The liquor market needs reforms, sadly the FTC’s alleged investigation into Southern misses the boat. It attempts to take down what Khan and the cohorts have identified as the Levithan without any regard for greater consequences.
Picking on Southern offering Walmart greater discounts is not going to solve the ills of the liquor industry. It may make Khan feel good in that she attacked what she deems the big centralized power, but the results leave us in the same place, and I would argue in a worse place. Essentially, they treat the wrong disease with the wrong cure.
Without changes to state franchise laws and allowing DTC shipping for all alcohol types, and reforming laws to bring more free market principles to liquor, we are stuck in the same place, regardless of Khan’s grand scheme.

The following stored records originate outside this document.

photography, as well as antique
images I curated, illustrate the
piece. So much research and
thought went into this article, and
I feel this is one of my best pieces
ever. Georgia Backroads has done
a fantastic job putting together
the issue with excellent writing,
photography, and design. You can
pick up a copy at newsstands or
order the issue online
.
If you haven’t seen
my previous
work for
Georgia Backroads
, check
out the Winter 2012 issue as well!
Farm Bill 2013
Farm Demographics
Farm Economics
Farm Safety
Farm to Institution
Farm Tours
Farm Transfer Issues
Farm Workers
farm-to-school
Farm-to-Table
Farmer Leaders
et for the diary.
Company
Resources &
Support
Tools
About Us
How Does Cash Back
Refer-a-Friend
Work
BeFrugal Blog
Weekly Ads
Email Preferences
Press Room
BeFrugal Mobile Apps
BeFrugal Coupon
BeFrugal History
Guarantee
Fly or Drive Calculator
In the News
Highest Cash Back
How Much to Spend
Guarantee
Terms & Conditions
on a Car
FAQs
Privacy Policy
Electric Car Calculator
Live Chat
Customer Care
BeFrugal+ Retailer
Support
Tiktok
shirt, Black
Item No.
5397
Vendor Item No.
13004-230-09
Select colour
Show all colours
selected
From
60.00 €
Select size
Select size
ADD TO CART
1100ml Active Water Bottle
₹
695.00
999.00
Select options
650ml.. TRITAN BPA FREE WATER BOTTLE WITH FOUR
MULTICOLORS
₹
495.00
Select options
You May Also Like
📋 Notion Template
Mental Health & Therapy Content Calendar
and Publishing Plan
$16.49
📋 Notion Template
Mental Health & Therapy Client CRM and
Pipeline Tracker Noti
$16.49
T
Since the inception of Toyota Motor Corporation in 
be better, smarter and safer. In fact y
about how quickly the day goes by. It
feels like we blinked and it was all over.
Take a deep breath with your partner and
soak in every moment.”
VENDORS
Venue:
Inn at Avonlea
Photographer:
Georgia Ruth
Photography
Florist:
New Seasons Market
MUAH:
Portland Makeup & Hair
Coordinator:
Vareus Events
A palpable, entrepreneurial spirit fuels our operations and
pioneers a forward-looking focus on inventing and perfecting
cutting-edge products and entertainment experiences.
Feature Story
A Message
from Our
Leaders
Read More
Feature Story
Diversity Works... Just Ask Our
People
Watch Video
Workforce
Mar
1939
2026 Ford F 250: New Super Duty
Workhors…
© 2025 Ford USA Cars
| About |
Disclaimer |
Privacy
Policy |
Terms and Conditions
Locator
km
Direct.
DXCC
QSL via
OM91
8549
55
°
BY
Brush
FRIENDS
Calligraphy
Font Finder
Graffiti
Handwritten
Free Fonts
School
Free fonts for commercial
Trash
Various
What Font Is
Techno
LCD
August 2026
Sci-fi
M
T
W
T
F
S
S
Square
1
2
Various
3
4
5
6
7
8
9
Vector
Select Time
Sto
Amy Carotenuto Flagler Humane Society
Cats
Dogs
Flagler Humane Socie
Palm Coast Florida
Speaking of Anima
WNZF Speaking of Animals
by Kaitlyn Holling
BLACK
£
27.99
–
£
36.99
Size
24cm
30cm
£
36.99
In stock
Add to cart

There are those that don’t like Southern in the marketplace, and I understand their position, but taking the knife to Southern is not going to make the industry better. In fact, in this situation, taking the knife to Southern may end up hurting the liquor industry.
So, although there is some cheering when Southern got mentioned, we need to take Southern out of this equation and look at it from the perspective of how it impacts the whole liquor industry. In my view Khan and the FTC are imposing themselves into unintended consequences that negate state laws and lead to consumers paying higher prices.